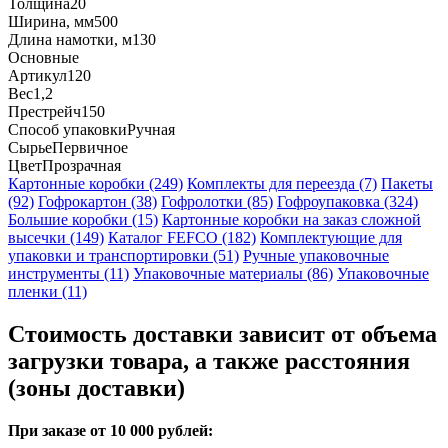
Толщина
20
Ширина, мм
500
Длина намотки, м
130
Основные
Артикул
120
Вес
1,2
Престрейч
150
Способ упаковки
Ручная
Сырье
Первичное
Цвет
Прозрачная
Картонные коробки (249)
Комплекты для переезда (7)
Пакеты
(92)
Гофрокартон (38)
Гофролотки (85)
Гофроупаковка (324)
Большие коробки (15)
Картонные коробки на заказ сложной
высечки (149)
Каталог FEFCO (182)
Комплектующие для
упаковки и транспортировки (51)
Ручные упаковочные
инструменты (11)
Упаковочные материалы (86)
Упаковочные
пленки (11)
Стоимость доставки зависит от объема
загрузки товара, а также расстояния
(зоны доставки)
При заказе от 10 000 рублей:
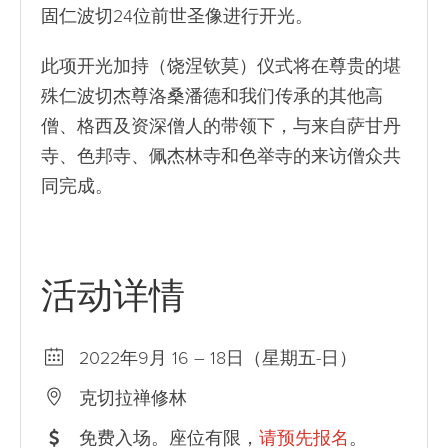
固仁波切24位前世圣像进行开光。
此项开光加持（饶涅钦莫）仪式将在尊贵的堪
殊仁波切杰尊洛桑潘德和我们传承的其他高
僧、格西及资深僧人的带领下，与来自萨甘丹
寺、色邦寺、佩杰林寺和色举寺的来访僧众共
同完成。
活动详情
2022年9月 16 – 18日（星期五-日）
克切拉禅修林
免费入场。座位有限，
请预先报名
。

----

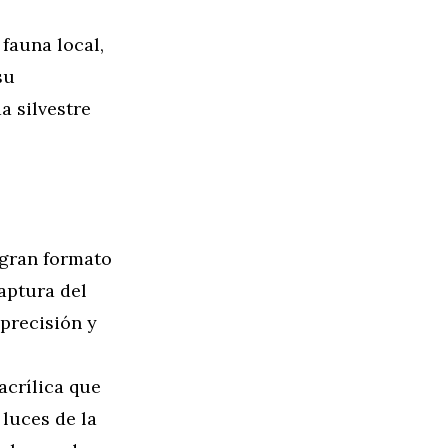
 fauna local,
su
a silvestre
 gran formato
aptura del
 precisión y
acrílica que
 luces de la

----

TASK STATEMENT :: Select each line above that contains the word "коробки".

SOLUTION ::
Картонные коробки (249)
Большие коробки (15)
Картонные коробки на заказ сложной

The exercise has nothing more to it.